Assignment: Each line of the entries below that holds "ring" is needed, copied in full.

Excerpted records:
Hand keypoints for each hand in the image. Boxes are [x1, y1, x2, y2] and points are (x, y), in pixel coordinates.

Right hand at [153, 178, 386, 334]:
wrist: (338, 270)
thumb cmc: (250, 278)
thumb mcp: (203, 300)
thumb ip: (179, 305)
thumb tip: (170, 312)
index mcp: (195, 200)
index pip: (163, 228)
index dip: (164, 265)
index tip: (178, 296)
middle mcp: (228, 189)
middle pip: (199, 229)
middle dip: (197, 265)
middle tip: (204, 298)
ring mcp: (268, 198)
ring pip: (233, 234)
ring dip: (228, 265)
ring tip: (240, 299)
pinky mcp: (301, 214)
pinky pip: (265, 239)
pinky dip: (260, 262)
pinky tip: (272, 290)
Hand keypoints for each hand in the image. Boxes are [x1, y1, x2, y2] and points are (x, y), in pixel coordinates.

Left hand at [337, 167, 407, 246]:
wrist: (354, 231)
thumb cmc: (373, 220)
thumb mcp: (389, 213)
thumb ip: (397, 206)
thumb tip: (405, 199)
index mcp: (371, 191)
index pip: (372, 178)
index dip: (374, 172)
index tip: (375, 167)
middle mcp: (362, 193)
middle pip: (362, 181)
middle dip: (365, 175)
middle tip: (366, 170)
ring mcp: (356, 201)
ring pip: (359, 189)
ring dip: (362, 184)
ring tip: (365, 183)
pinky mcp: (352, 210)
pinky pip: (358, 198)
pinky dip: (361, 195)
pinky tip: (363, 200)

Written answer:
ring mcp: (268, 198)
ring pip: (233, 234)
ring dip: (228, 265)
ring tip: (240, 299)
ring mcp: (356, 201)
ring pip: (359, 189)
ring dip: (362, 184)
ring tip: (365, 183)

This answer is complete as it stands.